● TASK TO COMPLETE
Where in the entries below does "down" appear? Copy every line that has it.

Saved entries:
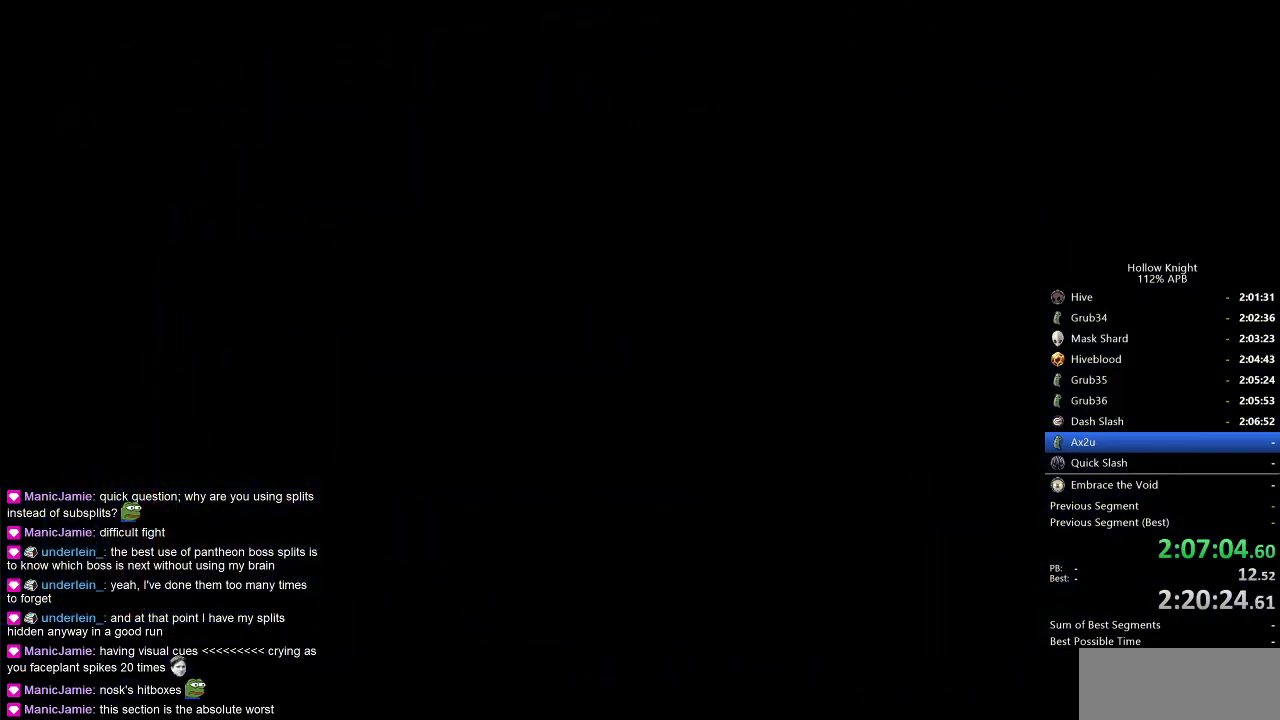
{"keys": [], "events": []}
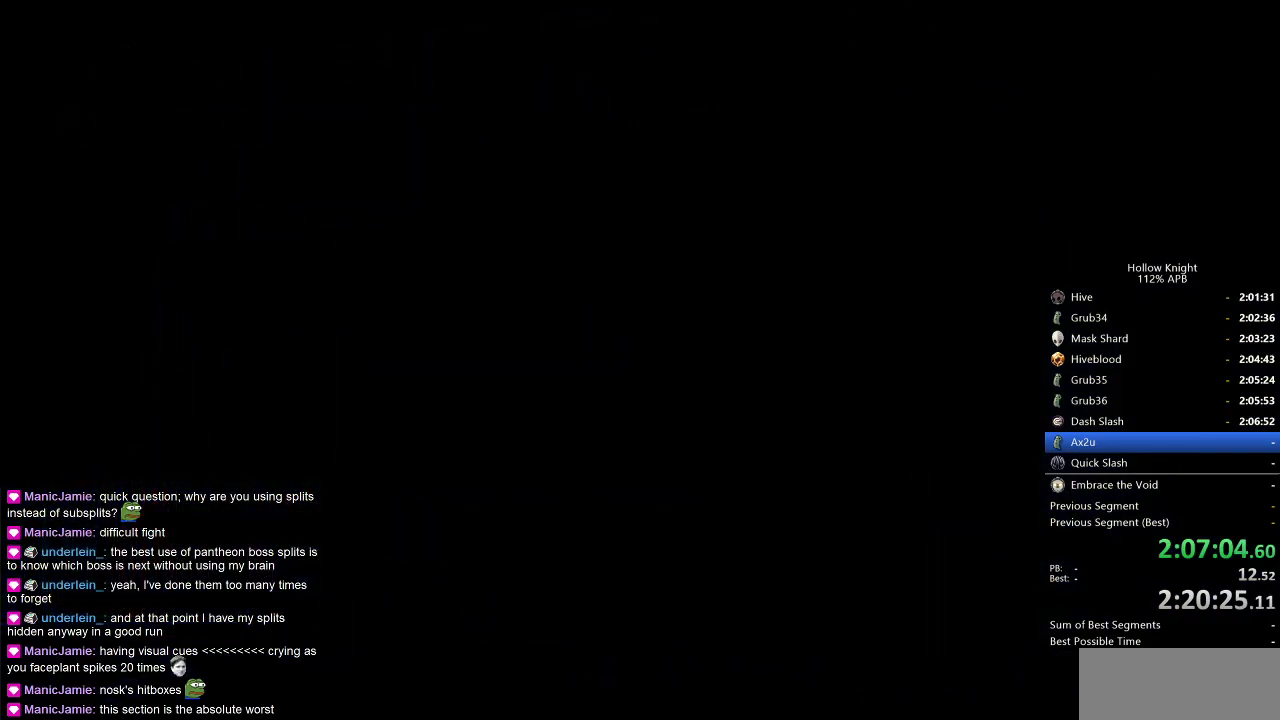
{"keys": ["right"], "events": [[200, "right", "down"]]}
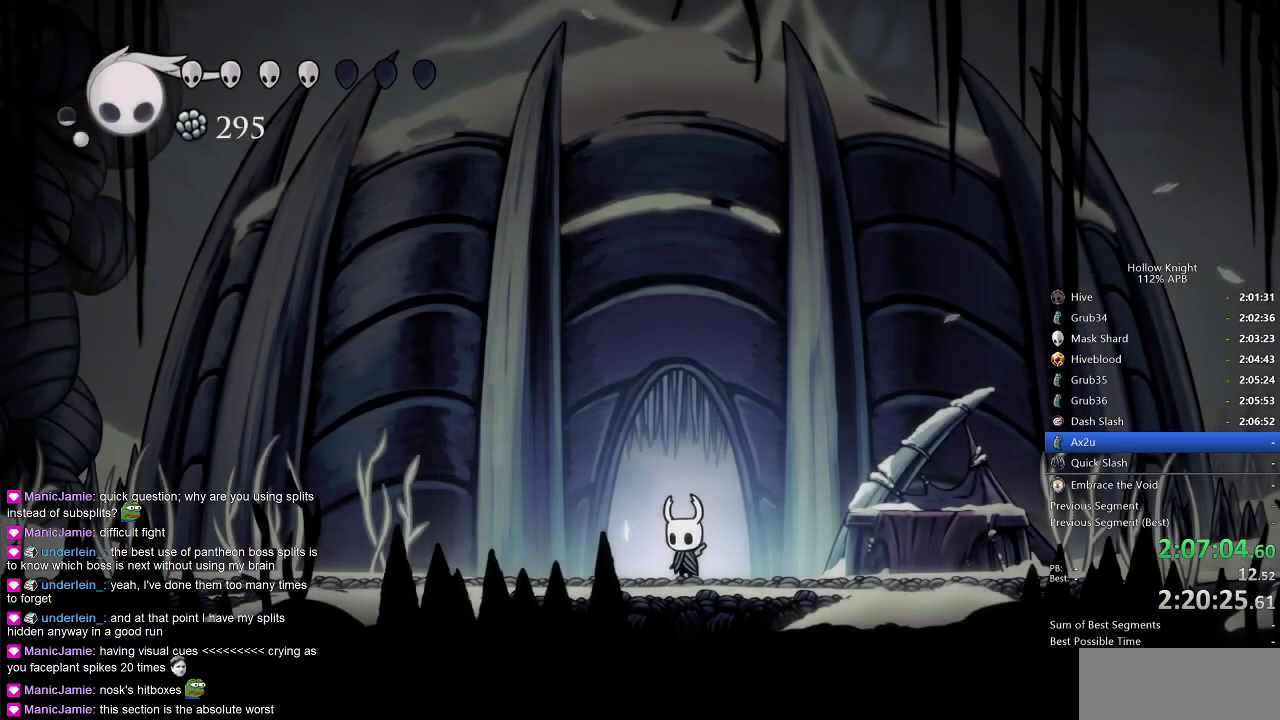
{"keys": [], "events": [[267, "dash", "down"], [350, "dash", "up"], [400, "right", "up"], [450, "down", "down"], [500, "down", "up"]]}
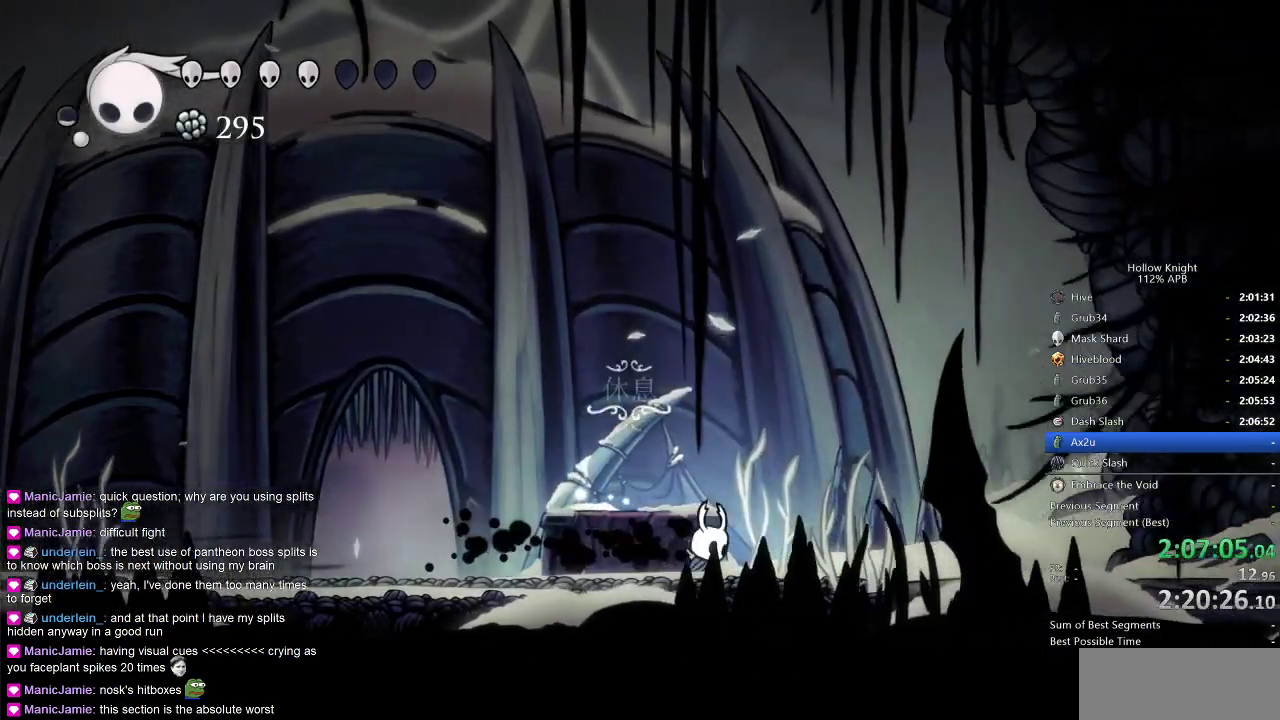
{"keys": ["right"], "events": [[83, "down", "down"], [133, "down", "up"], [217, "down", "down"], [317, "down", "up"], [433, "right", "down"]]}
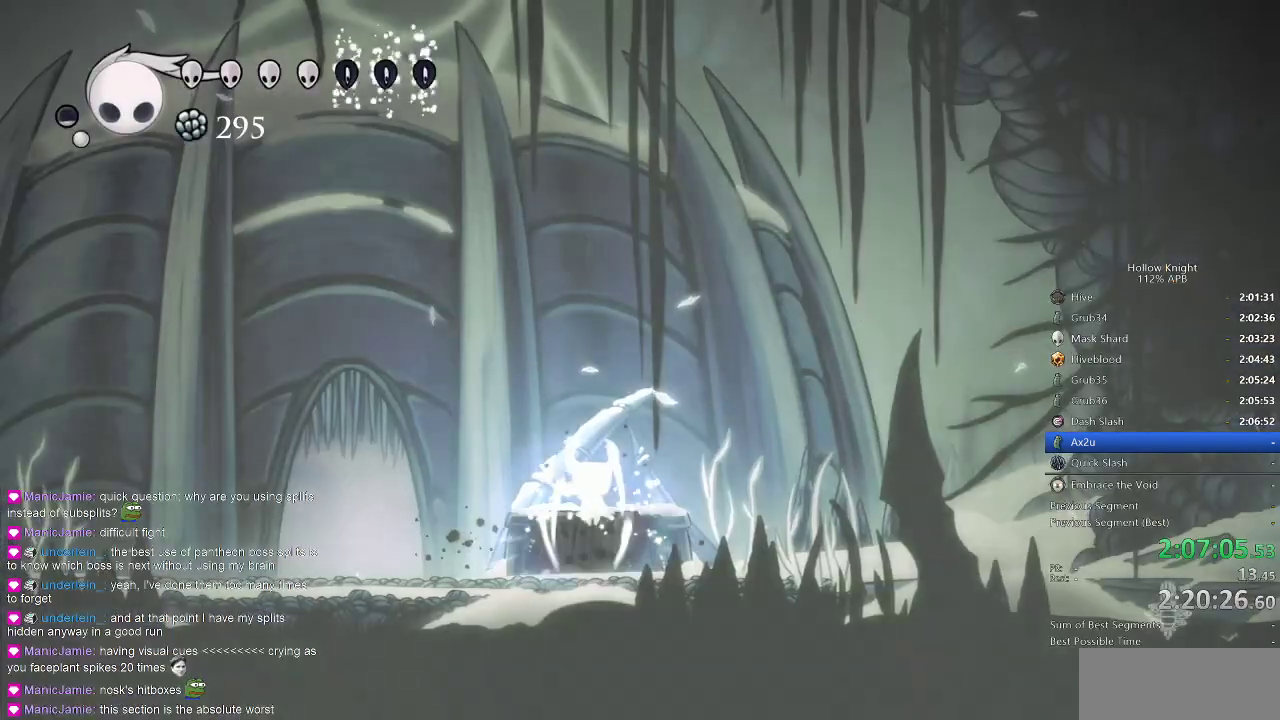
{"keys": [], "events": [[17, "right", "up"], [117, "right", "down"], [200, "right", "up"], [250, "right", "down"], [333, "right", "up"], [383, "right", "down"], [483, "right", "up"]]}
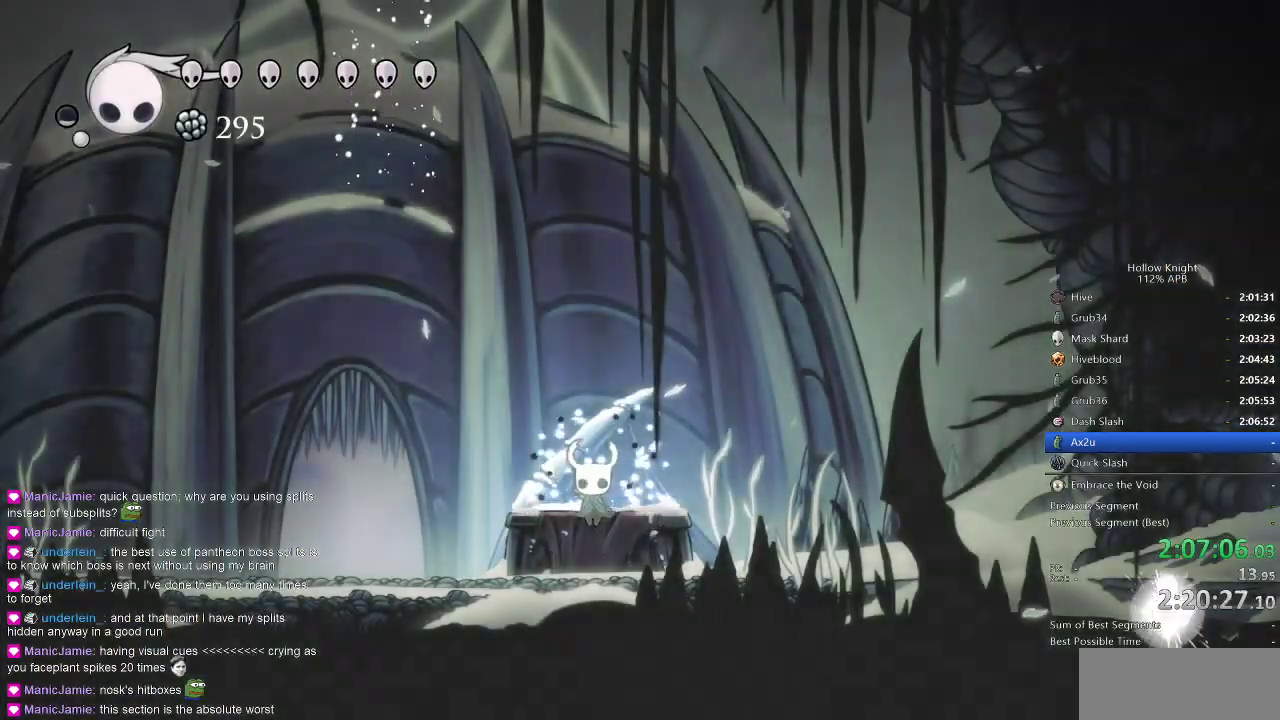
{"keys": [], "events": [[33, "right", "down"], [117, "right", "up"], [167, "right", "down"], [267, "right", "up"], [300, "right", "down"], [400, "right", "up"]]}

● OUTPUT FOR THIS EXERCISE
{"keys": ["right"], "events": [[200, "right", "down"]]}
{"keys": [], "events": [[267, "dash", "down"], [350, "dash", "up"], [400, "right", "up"], [450, "down", "down"], [500, "down", "up"]]}
{"keys": ["right"], "events": [[83, "down", "down"], [133, "down", "up"], [217, "down", "down"], [317, "down", "up"], [433, "right", "down"]]}
{"keys": [], "events": [[17, "right", "up"], [117, "right", "down"], [200, "right", "up"], [250, "right", "down"], [333, "right", "up"], [383, "right", "down"], [483, "right", "up"]]}
{"keys": [], "events": [[33, "right", "down"], [117, "right", "up"], [167, "right", "down"], [267, "right", "up"], [300, "right", "down"], [400, "right", "up"]]}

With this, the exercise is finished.